From mboxrd@z Thu Jan  1 00:00:00 1970
From: Jack Morgenstein <jackm-LDSdmyG8hGV8YrgS2mwiifqBs+8SCbDb@public.gmane.org>
Subject: Re: [RFC] XRC upstream merge reboot
Date: Wed, 22 Jun 2011 22:21:05 +0300
Message-ID: <201106222221.05993.jackm@dev.mellanox.co.il>
References: <1828884A29C6694DAF28B7E6B8A82373F7AB@ORSMSX101.amr.corp.intel.com> <201106222003.50214.jackm@dev.mellanox.co.il> <1828884A29C6694DAF28B7E6B8A82373029B3F@ORSMSX101.amr.corp.intel.com>
Mime-Version: 1.0
Content-Type: text/plain;
  charset="iso-8859-1"
Content-Transfer-Encoding: 7bit
Return-path: <linux-rdma-owner-u79uwXL29TY76Z2rM5mHXA@public.gmane.org>
In-Reply-To: <1828884A29C6694DAF28B7E6B8A82373029B3F-P5GAC/sN6hmkrb+BlOpmy7fspsVTdybXVpNB7YpNyf8@public.gmane.org>
Content-Disposition: inline
Sender: linux-rdma-owner-u79uwXL29TY76Z2rM5mHXA@public.gmane.org
To: "Hefty, Sean" <sean.hefty-ral2JQCrhuEAvxtiuMwx3w@public.gmane.org>
Cc: "linux-rdma (linux-rdma-u79uwXL29TY76Z2rM5mHXA@public.gmane.org)" <linux-rdma-u79uwXL29TY76Z2rM5mHXA@public.gmane.org>, "tziporet-VPRAkNaXOzVS1MOuV/RT9w@public.gmane.org" <tziporet-VPRAkNaXOzVS1MOuV/RT9w@public.gmane.org>, "dotanb-VPRAkNaXOzVS1MOuV/RT9w@public.gmane.org" <dotanb-VPRAkNaXOzVS1MOuV/RT9w@public.gmane.org>
List-Id: linux-rdma@vger.kernel.org

> I read over the threads that you referenced.  I do understand what the 
> reg/unreg calls were trying to do. In short, I agree with your original approach
> of letting the tgt qp hang around while the xrcd exists, 
> and I'm not convinced what HP MPI was trying to do should drive a 
> more complicated implementation and usage model.
I believe that MPI is the major XRC user, and we wished to make XRC as easy
as possible for them to use in their environment.
 
> For MPI, I would expect an xrcd to be associated with a single job instance.
So did I, but they said that this was not the case, and they were very pleased
with the final (more complicated implementation-wise) interface.
We need to get them involved in this discussion ASAP. 

Tziporet, who should be the MPI contacts for this thread?

▶ **Data supplied**:
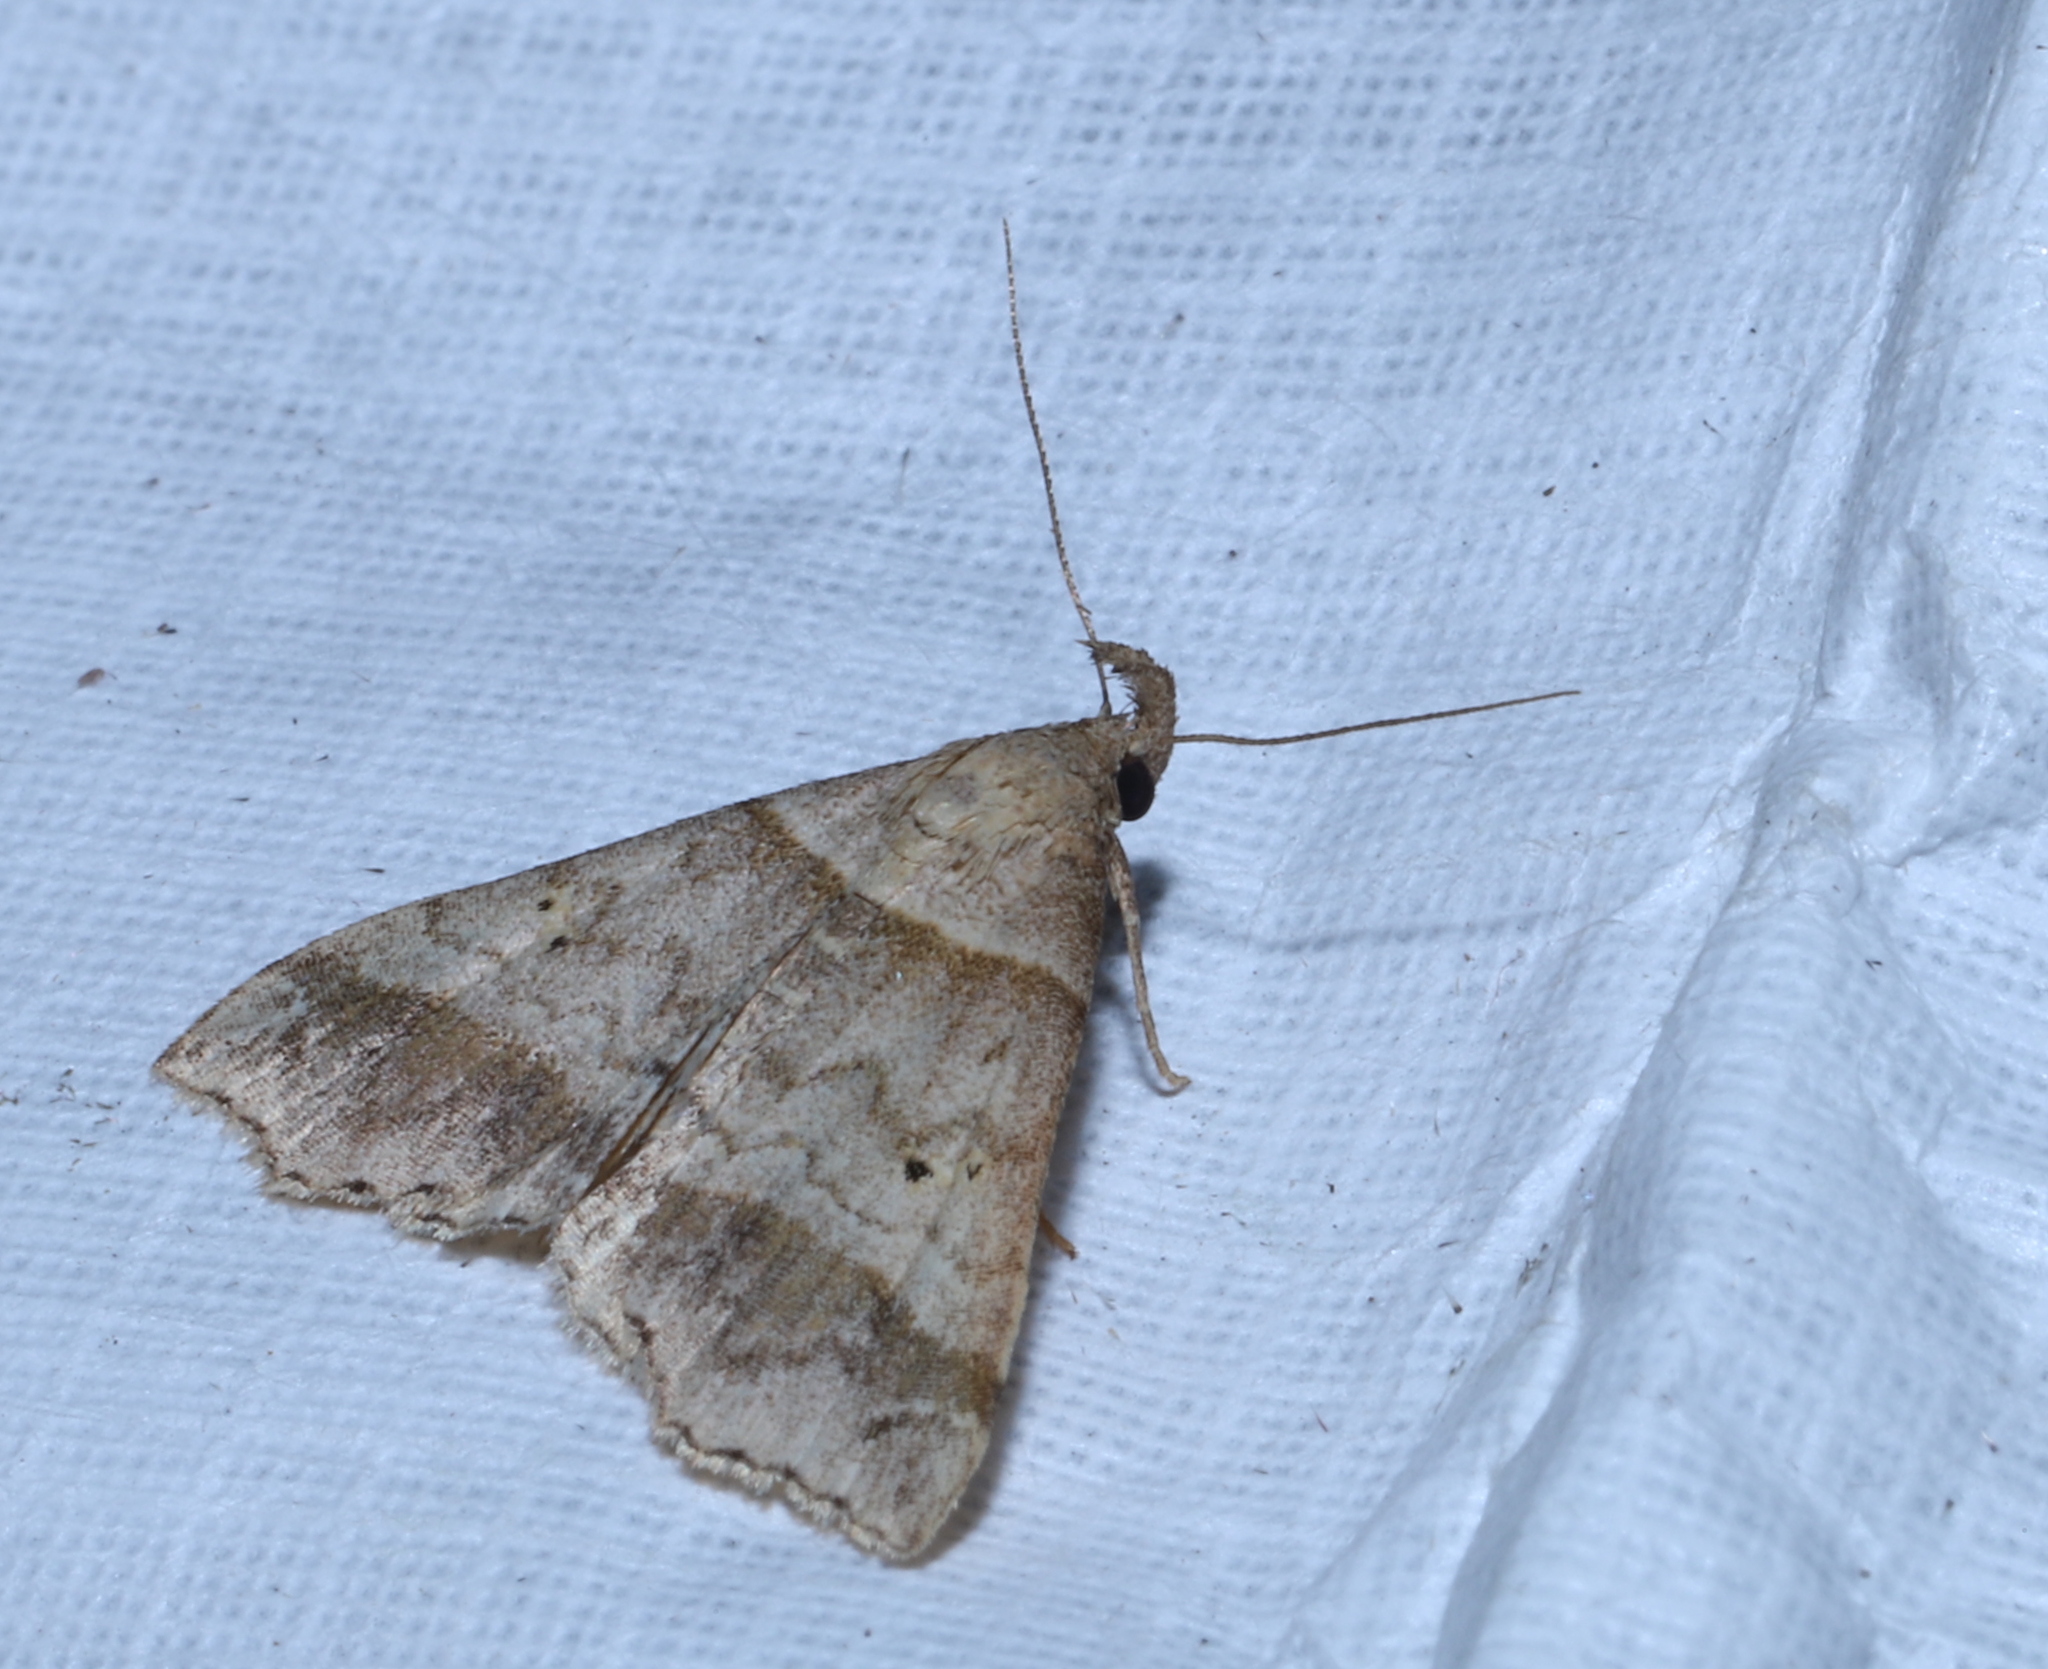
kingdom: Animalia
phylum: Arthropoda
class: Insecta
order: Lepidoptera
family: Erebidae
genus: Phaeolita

* * *

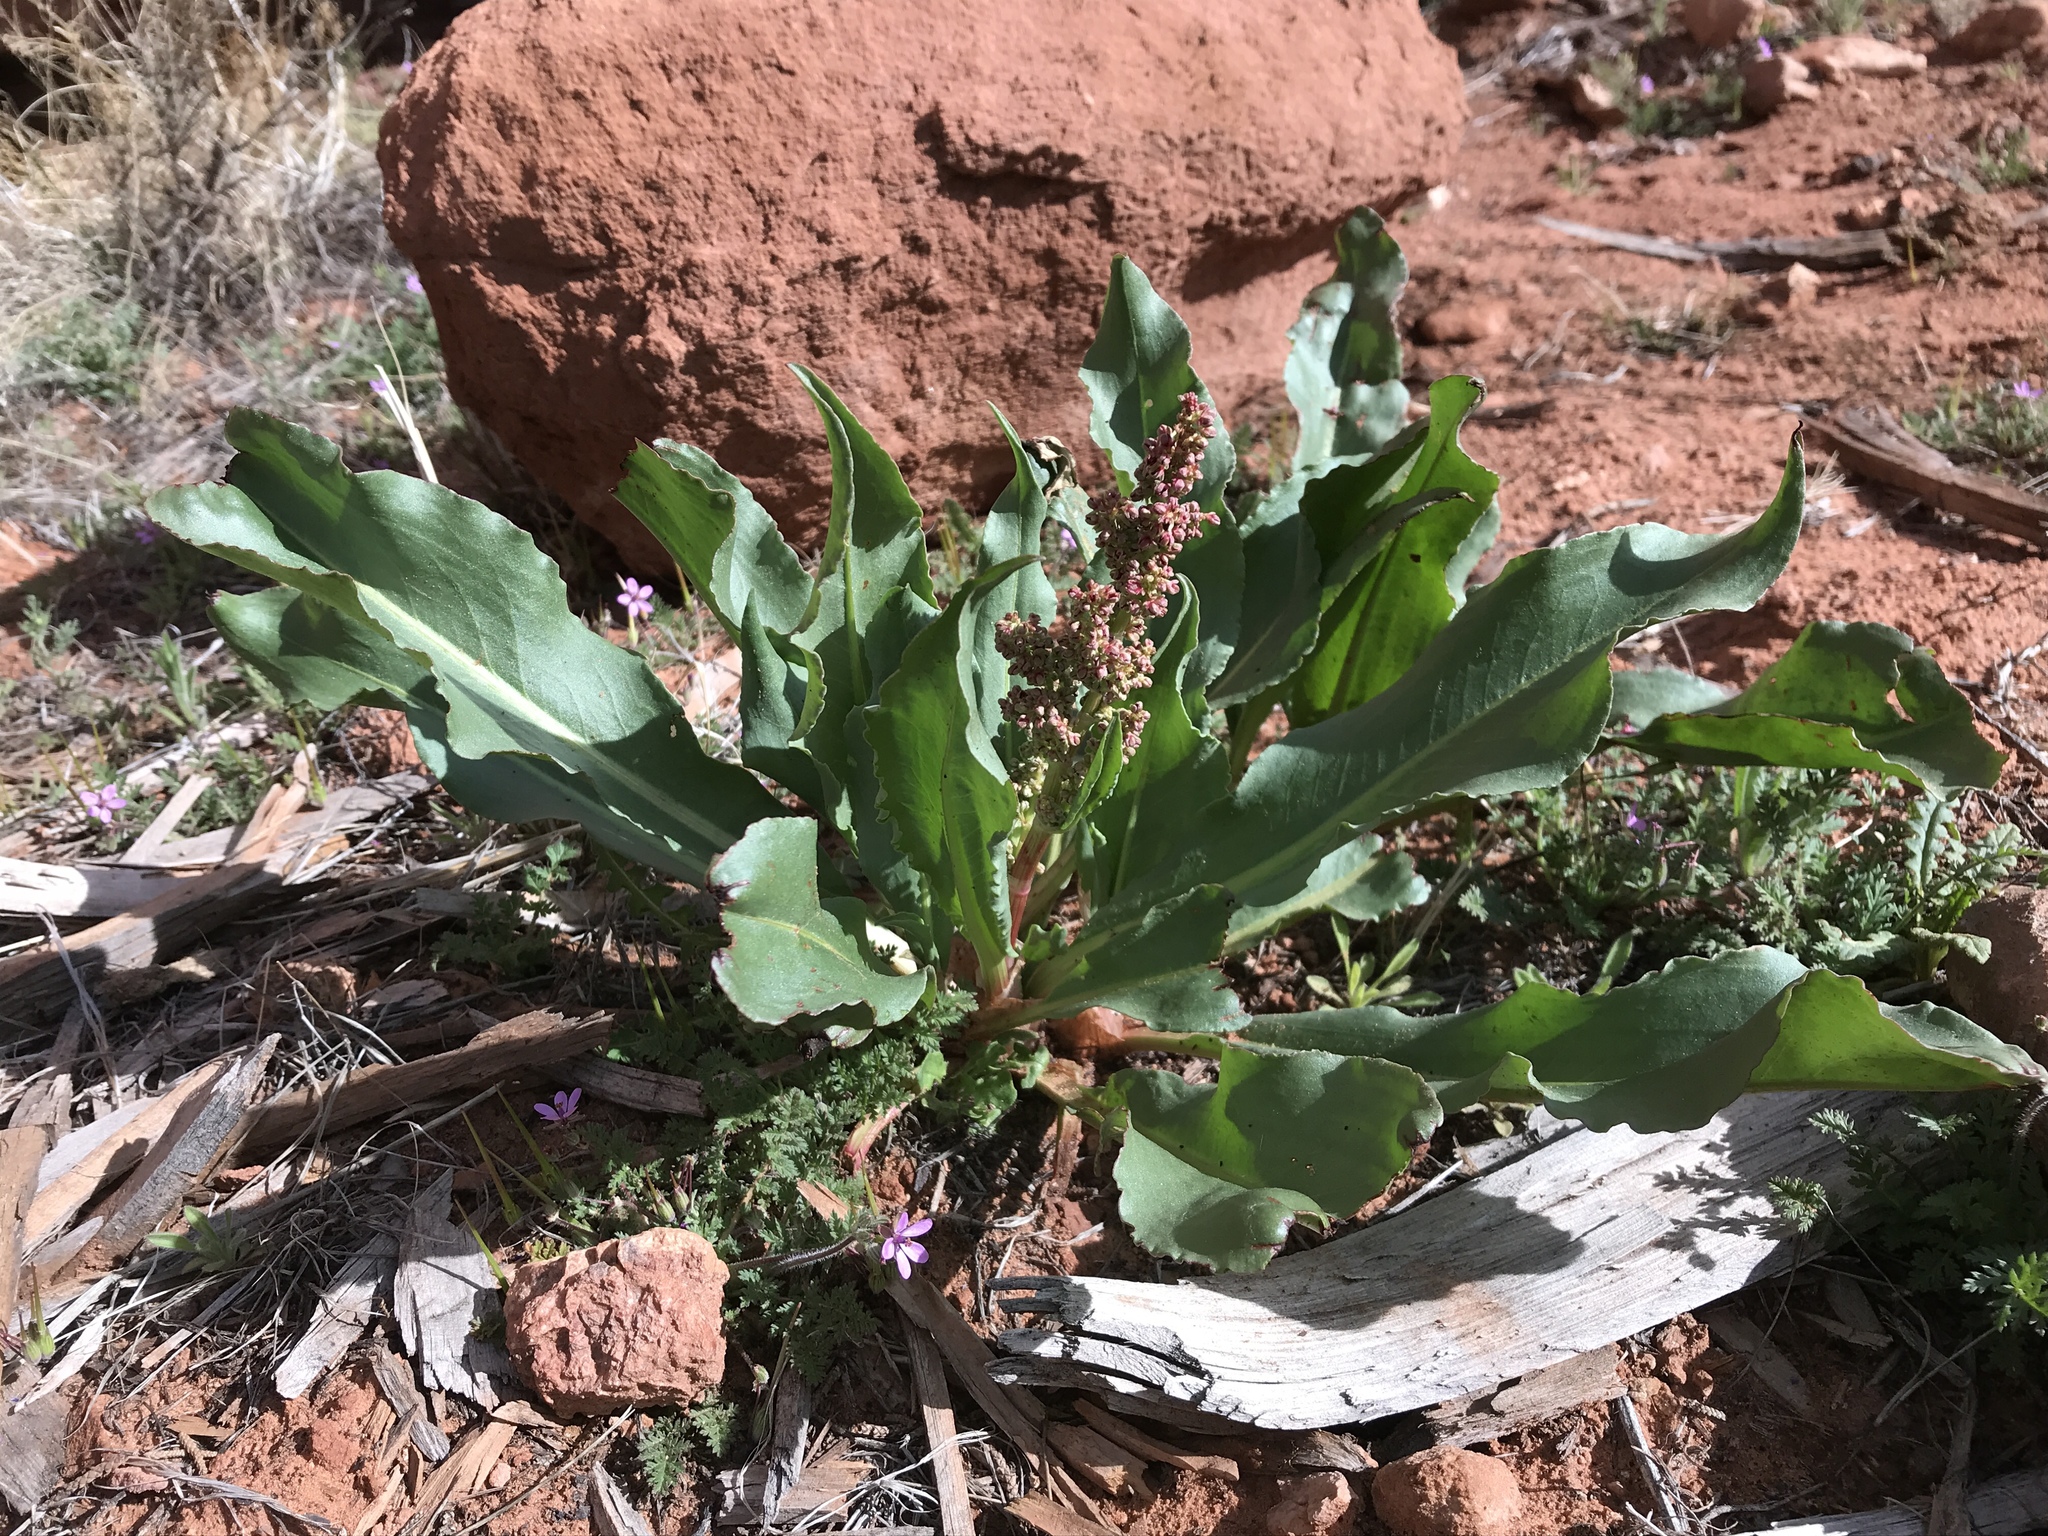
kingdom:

---

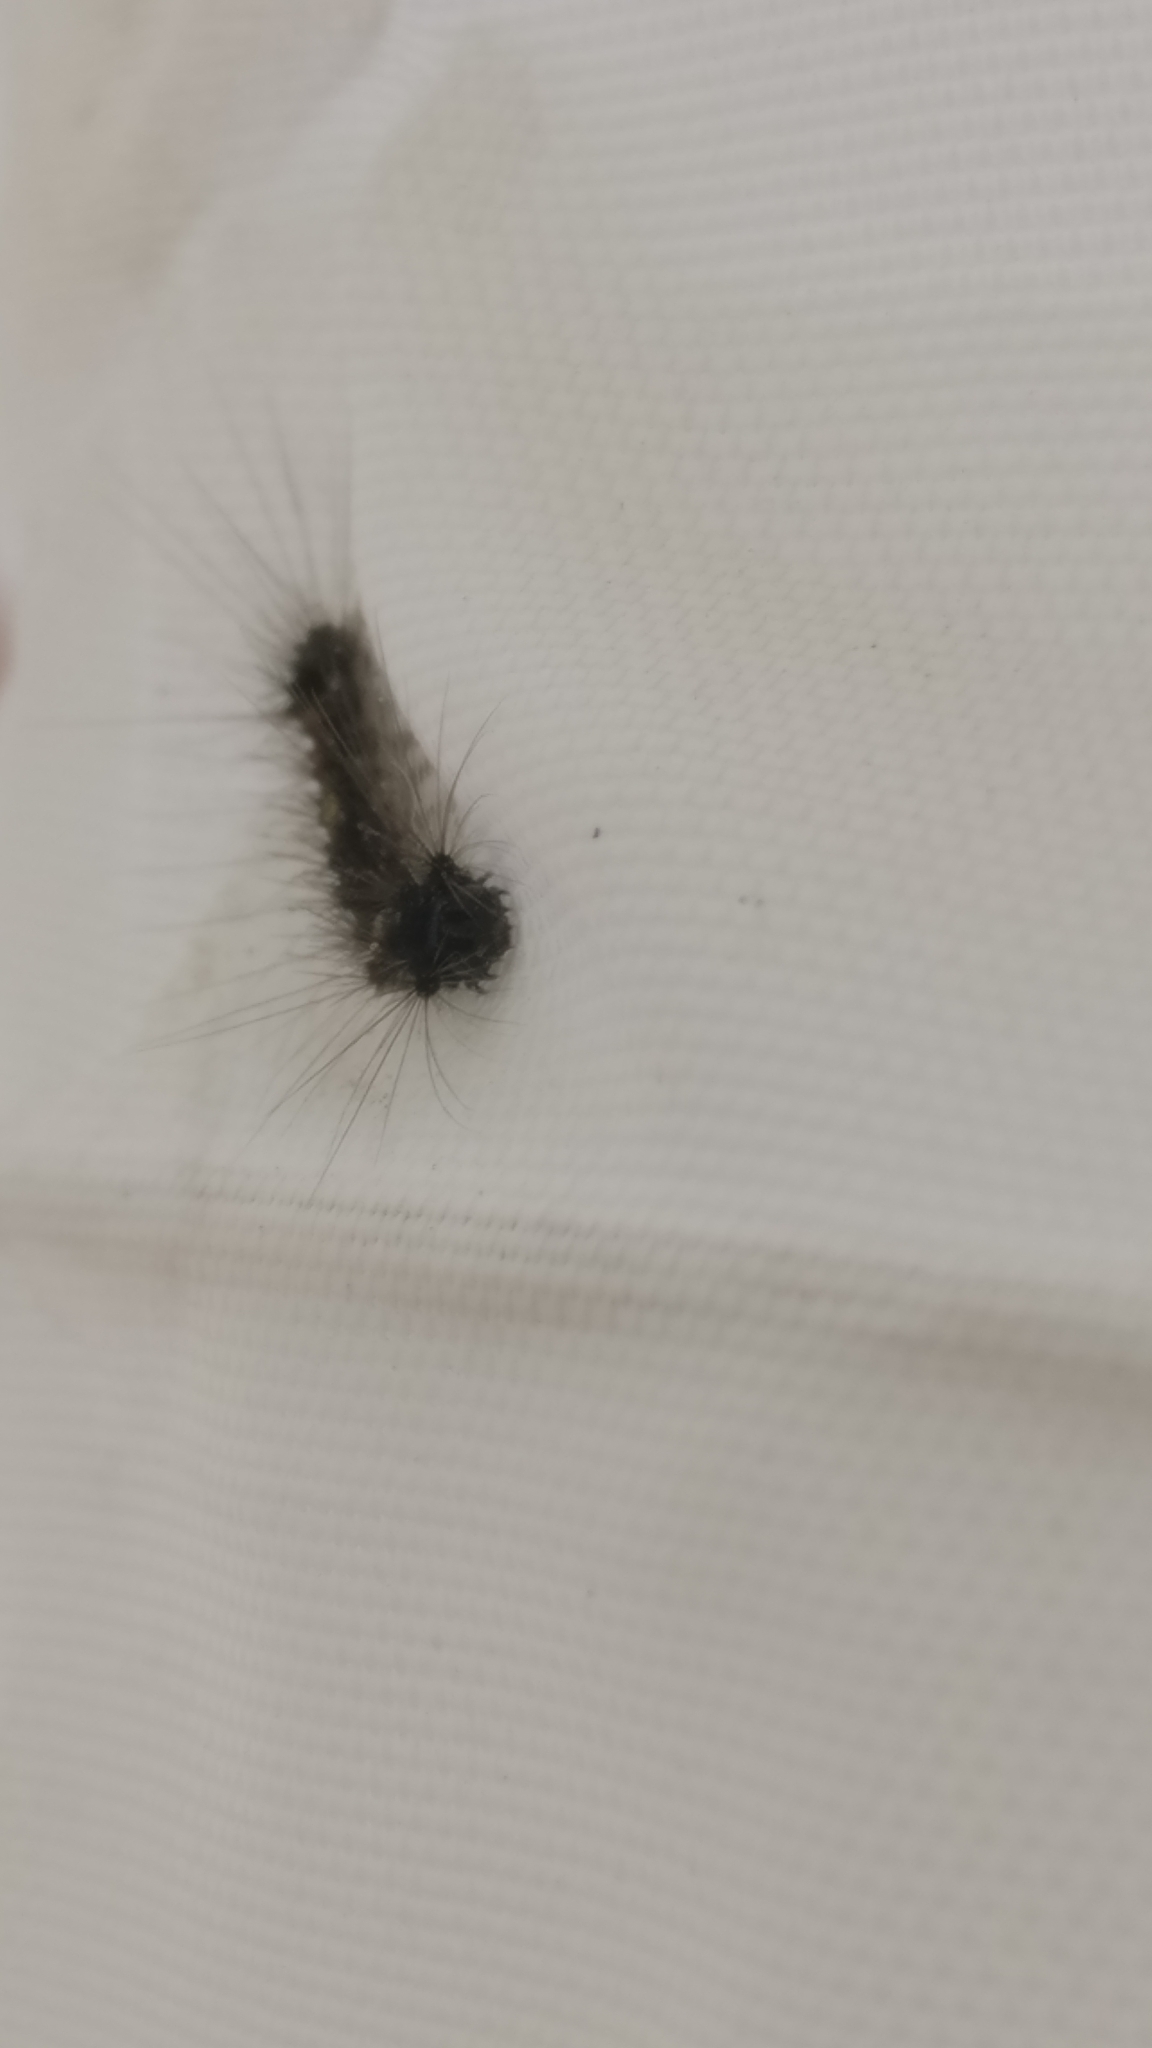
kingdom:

▶ **Prompt 1**:
In the XRC email, who is asked to say who the MPI contacts for the thread should be?
▶ **Prompt 2**:
Resume the XRC email after its final line.
The records have no connection to the XRC email.

▶ **Written answer 1**:
Tziporet.

▶ **Written answer 2**:
> Trying to share an xrcd across jobs just seems like a bad idea.
I agree, but this did not seem to be an issue for the MPI community.
I am aware of the dangers of Job A crossing over into Job B's SRQs,
because the XRC domains are not distinct. Evidently, though, they did not consider this
loophole dangerous.

> (You asked about this here  http://lists.openfabrics.org/pipermail/general/2007-December/044282.html)
> A tgt qp should be fairly minimal in its resource allocation.  Would it really be that bad to just let
> it hang around until the xrcd was destroyed?
This does constitute a resource leakage of sorts, since "dead" resources would accumulate in the xrc domain.

> It makes the usage model much simpler.  TGT QPs are handled using the existing API and kernel ABI.     
> 
> Here are some other random thoughts.  We can destroy an unassociated tgt qp on an error, but is it likely
> a tgt qp will get an async error?
I need to think about this.

> We can also destroy an unassociated tgt qp when an xrcd 
> has no more associated srq's.
This is a problem, because in the MPI usage model, there are almost always associated SRQs active.
One job is finishing, another job starts (creating more associated SRQs of its own) before the first finishes.
It is possible we would not have a window of inactivity here.

> We can report the creation of a tgt qp on an xrcd as an async event.
To whom?

> Should there be a way for a user to query all tgt qp's that exist on an xrcd?
There has been no request for such a feature as yet.  However, with the current OFED implementation,
when a job finished all its TGT qp's are destroyed because their reference counts go to zero.
(This mechanism actually works very well).

> Should only one process 'own' the tgt qp, or should any process that can open the xrcd be allowed to modify any tgt qp?
Currently, any process that has access to the xrcd object and the tgt QP number can modify and query that QP.
(the (xrc domain handle + qpn) pair functioned as a handle).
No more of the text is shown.